Business intelligence (BI) focuses on the presentation of historical data, allowing stakeholders to examine trends and find hidden patterns in business processes that can improve efficiency, eliminate redundancies, and boost profitability. Automating processes and presenting easy-to-understand data visualizations create a competitive advantage and are a necessity for analysts and executives alike.
BI works extremely well when the business practice calls for a monthly, quarterly, or annual report. Examining month-over-month, quarter-over-quarter, and year-over-year business metrics are the classic BI use cases. But, as is often the case in the public sector, what if you need to know what is happening right now?
BI examines static historical data, while operational intelligence (OI) can present live, real-time streaming analytics from not only traditional data sources but from IoT devices such as modems, sensors, cameras, and mobile devices.

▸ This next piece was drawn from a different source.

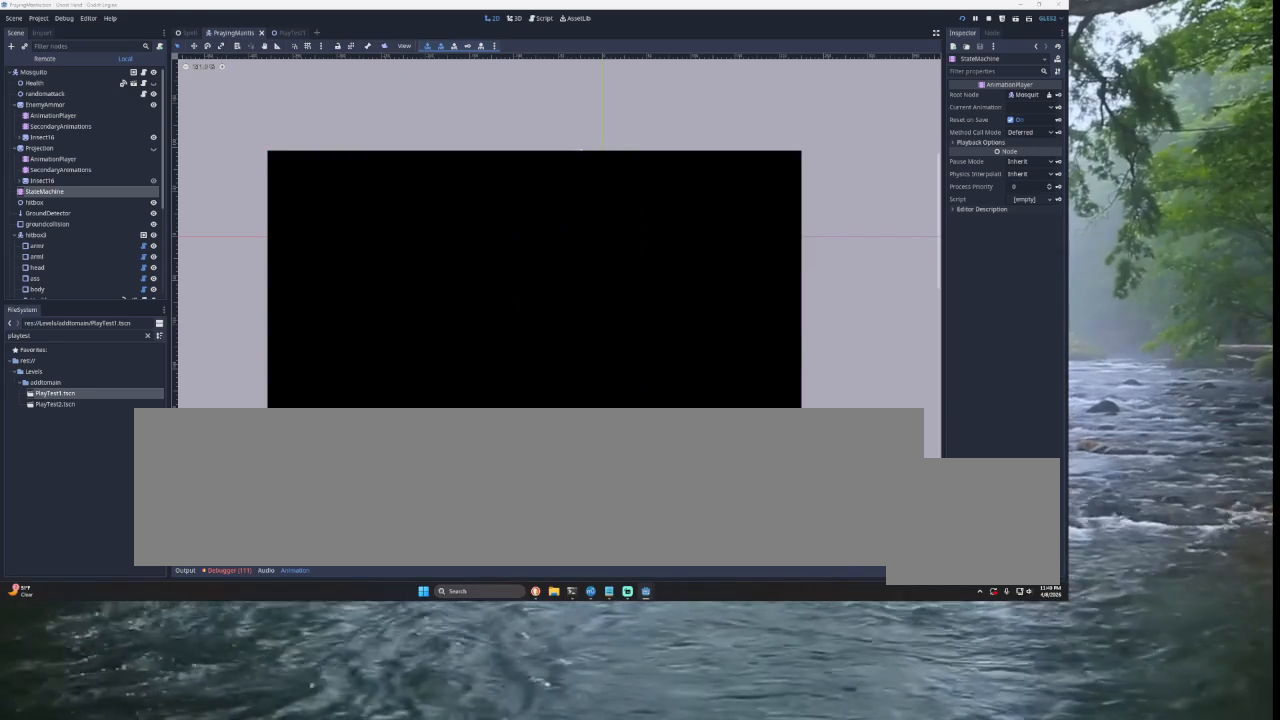
Gameplay with a controller (PlayStation layout); each line is a JSON object with the inputs held at the frame after it. "events" lists button and stick changes between this image and that frame as [ms after this image, input, new state], when the widget could be followed in between.
{"buttons": [], "left_stick": "center", "right_stick": "center", "events": []}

Advancements in cloud computing and the speed with which big data can be processed have made operational intelligence an affordable reality. Where BI answers the question, “What has happened?”, OI answers the question “What is happening?”, and provides real-time insights for operators and leadership alike. BI examines static historical data, while OI can present live, real-time streaming analytics from not only traditional data sources but from IoT devices such as modems, sensors, cameras, and mobile devices.

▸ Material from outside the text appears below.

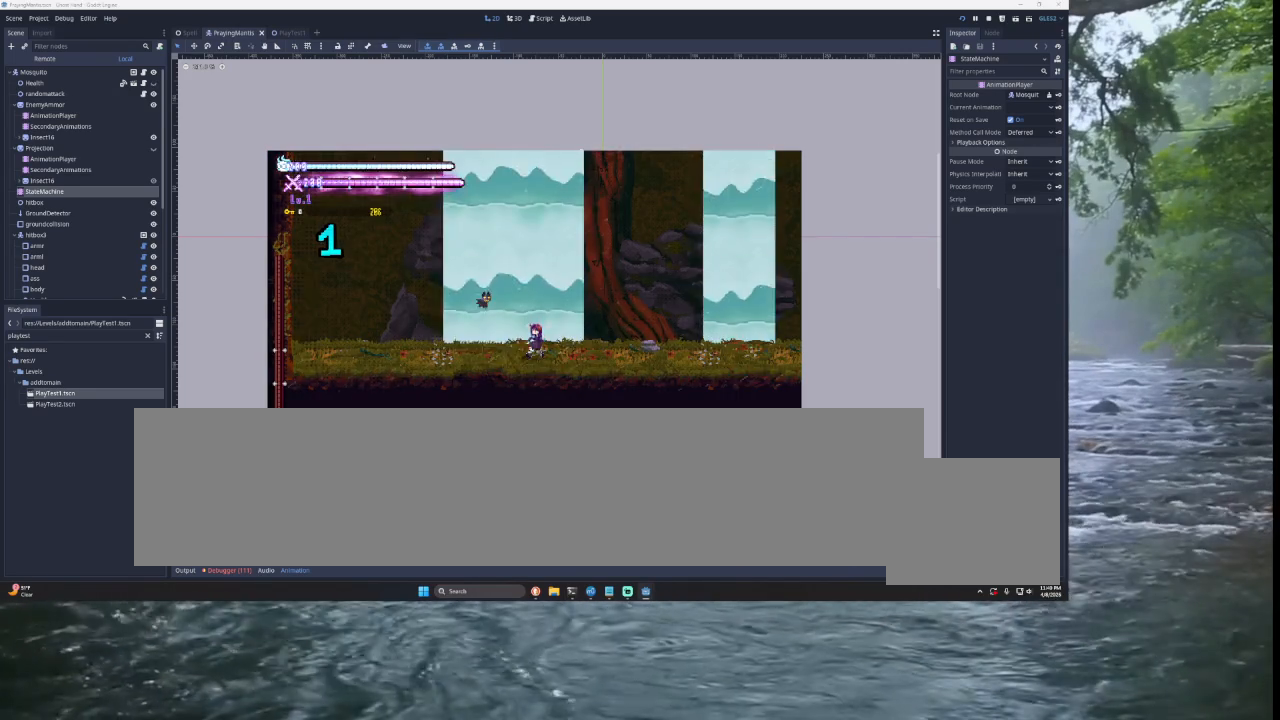
{"buttons": [], "left_stick": "center", "right_stick": "center", "events": []}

The following examples illustrate how this powerful combination of insights can contextualize information for decision-makers:
Imagine a natural disaster occurs in a local jurisdiction. Real-time OI would allow the emergency manager to geofence the affected area on a map and immediately identify the number of first responders residing within the disaster zone who are personally impacted vs. the number of first responders residing outside the disaster zone who are available for response. Presuming response equipment such as watercraft, aircraft, police cars, heavy equipment, and emergency medical vehicles are equipped with modems or GPS tracking devices, the emergency manager can instantly match available personnel to available response equipment, greatly improving response time.
Picture this: an open-air concert is scheduled in the downtown streets of your city. By leveraging camera technology that can detect crowd size and vehicle traffic, and then relay this data in real-time to an operations center, public safety professionals can ensure that a sufficient number of officers is assigned throughout the duration of the event, enhancing the public’s safety and improving traffic conditions to and from the site. The number of assigned personnel can expand and contract in real-time, and their location can vary by need, mirroring crowd and traffic sizes, which allows officers to focus on other public safety duties once the crowd and traffic sizes are reduced.

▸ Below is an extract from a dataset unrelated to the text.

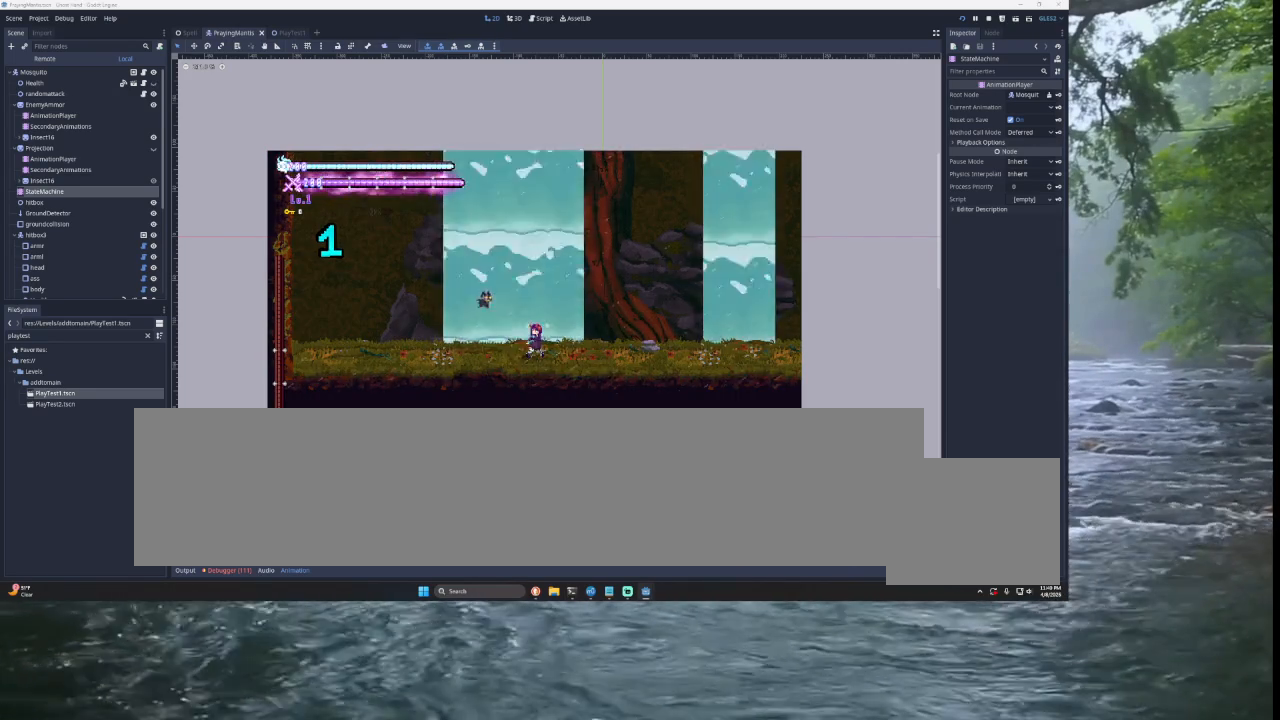
{"buttons": [], "left_stick": "center", "right_stick": "center", "events": []}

Imagine you are a military intelligence analyst tasked with providing forward operations with information on hostile targets. You have a top-secret security clearance, which provides you access to classified systems. OI would allow you to flag any information relevant to your assignment and set a trigger that tells the system to alert you whenever new information about your targets reaches the database. In practice, this means that new information could be entered into the system from halfway around the world and without your knowledge, and that would trigger a message to you, providing you the opportunity to update the forward operation in real time, enhancing the safety and efficiency of the troops you serve.
Real-time data is a reality and OI can prove to be a critical differentiator to public sector professionals across all disciplines. Have you considered what real-time data could do to improve your area of responsibility?